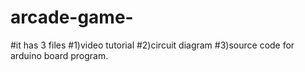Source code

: # arcade-game-
#it has 3 files 
#1)video tutorial 
#2)circuit diagram 
#3)source code for arduino board program.
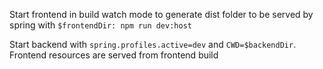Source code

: Start frontend in build watch mode to generate dist folder to be served by spring with
`$frontendDir: npm run dev:host` 

Start backend with `spring.profiles.active=dev` and `CWD=$backendDir`. Frontend resources are served from frontend build 

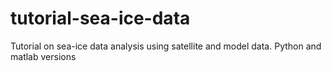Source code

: # tutorial-sea-ice-data
Tutorial on sea-ice data analysis using satellite and model data. Python and matlab versions

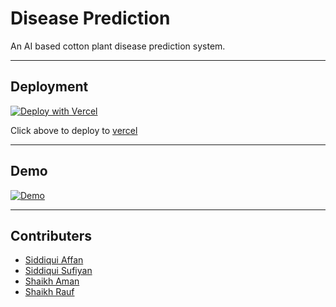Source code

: # Disease Prediction
An AI based cotton plant disease prediction system.

--------
## Deployment
[![Deploy with Vercel](https://vercel.com/button)](https://vercel.com/new/git/external?repository-url=https://github.com/AffanTheBest/disease-prediction&project-name=disease-prediction&repository-name=disease-prediction)

Click above to deploy to [vercel](https://vercel.com)

--------
## Demo
[![Demo](https://telegra.ph/file/7b7b86d7d17c6db49aee6.png)](https://disease-prediction.vercel.app/)

--------
## Contributers
- [Siddiqui Affan](https://github.com/AffanTheBest/)
- [Siddiqui Sufiyan](https://github.com/sufiyan571/)
- [Shaikh Aman](https://www.github.com/Aman3786/)
- [Shaikh Rauf](https://github.com/ImRauf/)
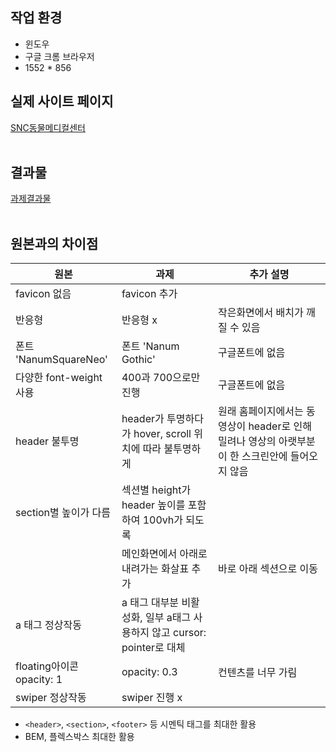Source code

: ## 작업 환경

- 윈도우
- 구글 크롬 브라우저
- 1552 \* 856

## 실제 사이트 페이지

[SNC동물메디컬센터](http://www.sncamc.co.kr/)
</br></br>

## 결과물

[과제결과물](https://fastcampus-kdt-5-m1-pzws.vercel.app/)
</br></br>

## 원본과의 차이점

| 원본                      | 과제                                                                    | 추가 설명                                                                                       |
| ------------------------- | ----------------------------------------------------------------------- | ----------------------------------------------------------------------------------------------- |
| favicon 없음              | favicon 추가                                                            |
| 반응형                    | 반응형 x                                                                | 작은화면에서 배치가 깨질 수 있음                                                               |
| 폰트 'NanumSquareNeo'     | 폰트 'Nanum Gothic'                                                     | 구글폰트에 없음                                                                                 |
| 다양한 font-weight 사용   | 400과 700으로만 진행                                                    | 구글폰트에 없음                                                                                 |
| header 불투명             | header가 투명하다가 hover, scroll 위치에 따라 불투명하게                | 원래 홈페이지에서는 동영상이 header로 인해 밀려나 영상의 아랫부분이 한 스크린안에 들어오지 않음 |
| section별 높이가 다름     | 섹션별 height가 header 높이를 포함하여 100vh가 되도록                   |
|                           | 메인화면에서 아래로 내려가는 화살표 추가                                | 바로 아래 섹션으로 이동                                                                         |
| a 태그 정상작동           | a 태그 대부분 비활성화, 일부 a태그 사용하지 않고 cursor: pointer로 대체 |                                                                                                 |
| floating아이콘 opacity: 1 | opacity: 0.3                                                            | 컨텐츠를 너무 가림                                                                              |
| swiper 정상작동           | swiper 진행 x                                                           |                                                                                                 |

- `<header>`, `<section>`, `<footer>` 등 시멘틱 태그를 최대한 활용
- BEM, 플렉스박스 최대한 활용
  </br></br>
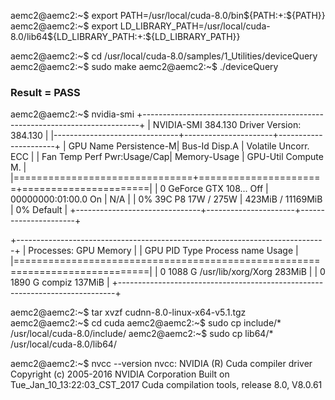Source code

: aemc2@aemc2:~$ export PATH=/usr/local/cuda-8.0/bin${PATH:+:${PATH}}
aemc2@aemc2:~$ export LD_LIBRARY_PATH=/usr/local/cuda-8.0/lib64${LD_LIBRARY_PATH:+:${LD_LIBRARY_PATH}}


aemc2@aemc2:~$ cd /usr/local/cuda-8.0/samples/1_Utilities/deviceQuery
aemc2@aemc2:~$ sudo make
aemc2@aemc2:~$ ./deviceQuery 
### Result = PASS

aemc2@aemc2:~$ nvidia-smi
+-----------------------------------------------------------------------------+
| NVIDIA-SMI 384.130                Driver Version: 384.130                   |
|-------------------------------+----------------------+----------------------+
| GPU  Name        Persistence-M| Bus-Id        Disp.A | Volatile Uncorr. ECC |
| Fan  Temp  Perf  Pwr:Usage/Cap|         Memory-Usage | GPU-Util  Compute M. |
|===============================+======================+======================|
|   0  GeForce GTX 108...  Off  | 00000000:01:00.0  On |                  N/A |
|  0%   39C    P8    17W / 275W |    423MiB / 11169MiB |      0%      Default |
+-------------------------------+----------------------+----------------------+
                                                                               
+-----------------------------------------------------------------------------+
| Processes:                                                       GPU Memory |
|  GPU       PID   Type   Process name                             Usage      |
|=============================================================================|
|    0      1088      G   /usr/lib/xorg/Xorg                           283MiB |
|    0      1890      G   compiz                                       137MiB |
+-----------------------------------------------------------------------------+


aemc2@aemc2:~$ tar xvzf cudnn-8.0-linux-x64-v5.1.tgz
aemc2@aemc2:~$ cd cuda
aemc2@aemc2:~$ sudo cp include/* /usr/local/cuda-8.0/include/
aemc2@aemc2:~$ sudo cp lib64/* /usr/local/cuda-8.0/lib64/

aemc2@aemc2:~$ nvcc --version
nvcc: NVIDIA (R) Cuda compiler driver
Copyright (c) 2005-2016 NVIDIA Corporation
Built on Tue_Jan_10_13:22:03_CST_2017
Cuda compilation tools, release 8.0, V8.0.61
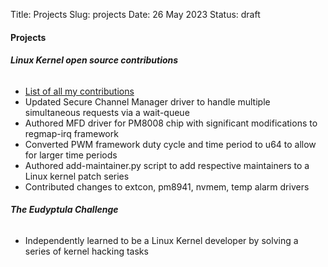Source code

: Title: Projects
Slug: projects
Date: 26 May 2023
Status: draft

<h4>Projects</h4>
<p>
<h6 class="resume-header"><strong>Linux Kernel open source contributions</strong></h6>
<ul>
  <li><a href="https://git.kernel.org/pub/scm/linux/kernel/git/torvalds/linux.git/log/?qt=grep&q=Guru+Das+Srinagesh">List of all my contributions</a></li>
  <li>Updated Secure Channel Manager driver to handle multiple simultaneous requests via a wait-queue</li>
  <li>Authored MFD driver for PM8008 chip with significant modifications to regmap-irq framework</li>
  <li>Converted PWM framework duty cycle and time period to u64 to allow for larger time periods</li>
  <li>Authored add-maintainer.py script to add respective maintainers to a Linux kernel patch series</li>
  <li>Contributed changes to extcon, pm8941, nvmem, temp alarm drivers</li>
</ul>
</p>
<p>
<h6 class="resume-header"><strong>The Eudyptula Challenge</strong></h6>
<ul>
  <li>Independently learned to be a Linux Kernel developer by solving a series of kernel hacking tasks</li>
</ul>
</p>
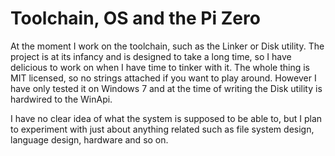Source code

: Toolchain, OS and the Pi Zero
=============================
At the moment I work on the toolchain, such as the Linker or Disk utility.
The project is at its infancy and is designed to take a long time, so I 
have delicious to work on when I have time to tinker with it. The whole
thing is MIT licensed, so no strings attached if you want to play around.
However I have only tested it on Windows 7 and at the time of writing
the Disk utility is hardwired to the WinApi. 

I have no clear idea of what the system is supposed to be able to, but
I plan to experiment with just about anything related such as file system
design, language design, hardware and so on.
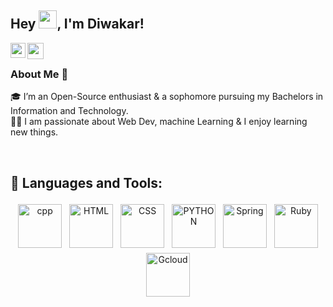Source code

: ## Hey <img src="https://github.com/TheDudeThatCode/TheDudeThatCode/blob/master/Assets/Hi.gif" width="29px">, I'm Diwakar!

<a href="https://www.linkedin.com/in/jahnvisrivastav/">
  <img align="left" width="24px" src="https://cdn.jsdelivr.net/npm/simple-icons@v3/icons/linkedin.svg"  />
</a>
<a href="https://twitter.com/srivastavjahnvi">
  <img align="left" width="26px" src="https://cdn.jsdelivr.net/npm/simple-icons@v3/icons/twitter.svg" />
</a>


<br />

### About Me 🚀
🎓 I’m an Open-Source enthusiast & a sophomore pursuing my Bachelors in Information and Technology. </br>
👨‍💻  I am passionate about Web Dev, machine Learning & I enjoy learning new things. </br>


<br />

## 🧰 Languages and Tools:
<p align="center">
<img src="https://cdn.jsdelivr.net/gh/devicons/devicon/icons/cplusplus/cplusplus-original.svg" alt="cpp" height="70" style="vertical-align:top; margin:4px">
<img src="https://cdn.jsdelivr.net/gh/devicons/devicon/icons/html5/html5-plain.svg" alt="HTML" height="70" style="vertical-align:top; margin:4px">
<img src="https://cdn.jsdelivr.net/gh/devicons/devicon/icons/css3/css3-plain.svg" alt="CSS" height="70" style="vertical-align:top; margin:4px"> 
<img src="https://cdn.jsdelivr.net/gh/devicons/devicon/icons/python/python-original.svg" alt="PYTHON" height="70" style="vertical-align:top; margin:4px">
<img src="https://cdn.jsdelivr.net/gh/devicons/devicon/icons/spring/spring-original.svg" alt="Spring" height="70" style="vertical-align:top; margin:4px"> 
<img src="https://cdn.jsdelivr.net/gh/devicons/devicon/icons/ruby/ruby-original.svg" alt="Ruby" height="70" style="vertical-align:top; margin:4px">
 <img src="https://cdn.jsdelivr.net/gh/devicons/devicon/icons/googlecloud/googlecloud-original.svg" alt="Gcloud" height="70" style="vertical-align:top; margin:4px">
</p>

<br />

- - - - - - -

» PROBLEM TO WORK ON:
Print the part of the listing above that opens with the line containing "- [Shaikh Aman](https://www.github.com/Aman3786/)" and closes with the line containing "floating아이콘 opacity: 1". Copy it exactly, both ends included, and omit the pictures.

» YOUR SOLUTION:
- [Shaikh Aman](https://www.github.com/Aman3786/)
- [Shaikh Rauf](https://github.com/ImRauf/)
Source code

: ## 작업 환경

- 윈도우
- 구글 크롬 브라우저
- 1552 \* 856

## 실제 사이트 페이지

[SNC동물메디컬센터](http://www.sncamc.co.kr/)
</br></br>

## 결과물

[과제결과물](https://fastcampus-kdt-5-m1-pzws.vercel.app/)
</br></br>

## 원본과의 차이점

| 원본                      | 과제                                                                    | 추가 설명                                                                                       |
| ------------------------- | ----------------------------------------------------------------------- | ----------------------------------------------------------------------------------------------- |
| favicon 없음              | favicon 추가                                                            |
| 반응형                    | 반응형 x                                                                | 작은화면에서 배치가 깨질 수 있음                                                               |
| 폰트 'NanumSquareNeo'     | 폰트 'Nanum Gothic'                                                     | 구글폰트에 없음                                                                                 |
| 다양한 font-weight 사용   | 400과 700으로만 진행                                                    | 구글폰트에 없음                                                                                 |
| header 불투명             | header가 투명하다가 hover, scroll 위치에 따라 불투명하게                | 원래 홈페이지에서는 동영상이 header로 인해 밀려나 영상의 아랫부분이 한 스크린안에 들어오지 않음 |
| section별 높이가 다름     | 섹션별 height가 header 높이를 포함하여 100vh가 되도록                   |
|                           | 메인화면에서 아래로 내려가는 화살표 추가                                | 바로 아래 섹션으로 이동                                                                         |
| a 태그 정상작동           | a 태그 대부분 비활성화, 일부 a태그 사용하지 않고 cursor: pointer로 대체 |                                                                                                 |
| floating아이콘 opacity: 1 | opacity: 0.3                                                            | 컨텐츠를 너무 가림                                                                              |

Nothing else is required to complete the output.